** start SUPPLIED DATA **
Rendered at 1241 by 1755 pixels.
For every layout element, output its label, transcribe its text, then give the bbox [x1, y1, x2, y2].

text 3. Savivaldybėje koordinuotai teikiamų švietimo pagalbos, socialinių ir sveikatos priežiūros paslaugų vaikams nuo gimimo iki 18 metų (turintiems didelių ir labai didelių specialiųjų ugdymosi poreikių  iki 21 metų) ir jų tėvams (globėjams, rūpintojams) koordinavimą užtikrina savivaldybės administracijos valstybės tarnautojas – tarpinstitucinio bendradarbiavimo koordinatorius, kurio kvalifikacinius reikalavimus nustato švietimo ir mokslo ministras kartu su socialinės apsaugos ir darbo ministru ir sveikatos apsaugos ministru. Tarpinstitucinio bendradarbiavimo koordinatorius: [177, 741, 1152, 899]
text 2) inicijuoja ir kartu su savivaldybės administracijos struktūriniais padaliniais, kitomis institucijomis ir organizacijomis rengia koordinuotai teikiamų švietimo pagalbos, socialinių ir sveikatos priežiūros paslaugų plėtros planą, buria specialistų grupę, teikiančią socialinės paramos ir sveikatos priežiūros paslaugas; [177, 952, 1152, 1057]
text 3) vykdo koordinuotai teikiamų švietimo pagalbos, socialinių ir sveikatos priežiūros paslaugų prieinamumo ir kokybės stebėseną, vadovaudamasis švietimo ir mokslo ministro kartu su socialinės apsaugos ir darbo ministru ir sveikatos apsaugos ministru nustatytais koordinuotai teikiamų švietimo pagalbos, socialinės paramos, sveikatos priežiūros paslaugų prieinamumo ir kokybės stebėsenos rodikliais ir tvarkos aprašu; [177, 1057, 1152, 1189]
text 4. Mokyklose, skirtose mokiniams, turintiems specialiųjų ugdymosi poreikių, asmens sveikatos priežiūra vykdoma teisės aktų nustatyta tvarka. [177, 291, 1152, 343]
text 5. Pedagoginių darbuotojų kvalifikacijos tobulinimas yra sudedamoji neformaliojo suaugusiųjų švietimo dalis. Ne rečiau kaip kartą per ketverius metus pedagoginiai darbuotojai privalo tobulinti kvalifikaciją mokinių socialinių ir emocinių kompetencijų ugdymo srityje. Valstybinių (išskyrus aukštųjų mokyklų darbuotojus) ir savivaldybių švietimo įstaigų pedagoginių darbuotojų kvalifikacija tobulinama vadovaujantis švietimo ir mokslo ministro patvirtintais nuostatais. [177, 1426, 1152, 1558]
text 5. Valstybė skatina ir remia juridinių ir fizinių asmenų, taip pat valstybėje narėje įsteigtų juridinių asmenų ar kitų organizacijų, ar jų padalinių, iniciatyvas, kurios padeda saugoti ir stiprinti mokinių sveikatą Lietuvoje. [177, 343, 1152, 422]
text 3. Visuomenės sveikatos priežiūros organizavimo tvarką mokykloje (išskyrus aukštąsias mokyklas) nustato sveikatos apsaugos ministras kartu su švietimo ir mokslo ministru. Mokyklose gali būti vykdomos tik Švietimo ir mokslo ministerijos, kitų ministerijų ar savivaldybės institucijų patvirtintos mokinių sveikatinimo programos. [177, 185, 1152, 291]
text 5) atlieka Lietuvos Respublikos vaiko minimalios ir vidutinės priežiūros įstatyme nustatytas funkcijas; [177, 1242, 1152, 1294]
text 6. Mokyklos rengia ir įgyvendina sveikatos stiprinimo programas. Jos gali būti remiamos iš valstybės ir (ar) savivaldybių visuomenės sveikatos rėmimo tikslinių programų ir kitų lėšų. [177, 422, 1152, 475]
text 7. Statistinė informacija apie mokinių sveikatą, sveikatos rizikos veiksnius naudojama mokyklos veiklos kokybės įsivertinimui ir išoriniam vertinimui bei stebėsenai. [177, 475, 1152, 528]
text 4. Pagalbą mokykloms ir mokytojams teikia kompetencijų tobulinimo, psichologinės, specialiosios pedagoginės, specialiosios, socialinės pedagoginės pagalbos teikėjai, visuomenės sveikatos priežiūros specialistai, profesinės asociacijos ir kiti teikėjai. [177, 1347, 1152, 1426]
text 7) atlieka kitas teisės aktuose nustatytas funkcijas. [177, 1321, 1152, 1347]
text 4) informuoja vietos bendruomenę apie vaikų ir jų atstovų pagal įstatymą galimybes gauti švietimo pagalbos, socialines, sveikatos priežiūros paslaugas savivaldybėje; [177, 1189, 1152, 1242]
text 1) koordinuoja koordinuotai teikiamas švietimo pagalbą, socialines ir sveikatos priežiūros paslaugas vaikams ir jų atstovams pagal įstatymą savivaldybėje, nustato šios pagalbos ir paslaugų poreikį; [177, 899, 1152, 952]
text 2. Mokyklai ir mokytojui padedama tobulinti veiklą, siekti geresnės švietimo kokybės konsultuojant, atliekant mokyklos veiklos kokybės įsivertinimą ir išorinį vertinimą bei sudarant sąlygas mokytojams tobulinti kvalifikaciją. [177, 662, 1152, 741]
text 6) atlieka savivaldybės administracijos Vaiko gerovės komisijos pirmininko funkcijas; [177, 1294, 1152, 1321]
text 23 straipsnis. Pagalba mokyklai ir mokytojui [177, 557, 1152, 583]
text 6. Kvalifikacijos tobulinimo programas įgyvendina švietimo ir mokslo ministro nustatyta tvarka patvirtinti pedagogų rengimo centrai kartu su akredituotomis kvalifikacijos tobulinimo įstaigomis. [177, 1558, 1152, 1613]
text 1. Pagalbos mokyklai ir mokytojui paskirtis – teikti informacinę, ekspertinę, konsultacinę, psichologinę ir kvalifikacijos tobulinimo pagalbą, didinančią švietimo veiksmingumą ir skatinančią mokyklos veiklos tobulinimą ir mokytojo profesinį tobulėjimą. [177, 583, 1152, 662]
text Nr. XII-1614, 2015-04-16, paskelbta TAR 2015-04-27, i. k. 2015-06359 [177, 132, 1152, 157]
** end SUPPLIED DATA **
## TASK REQUIREMENTS
Convert the items, starting at the very beginning and ending with the line that contains "For every layout", into a JSON list of strings with one string per line and no blank lines.

## RESPONSE TO THIS EXERCISE
[
  "Rendered at 1241 by 1755 pixels.",
  "For every layout element, output its label, transcribe its text, then give the bbox [x1, y1, x2, y2]."
]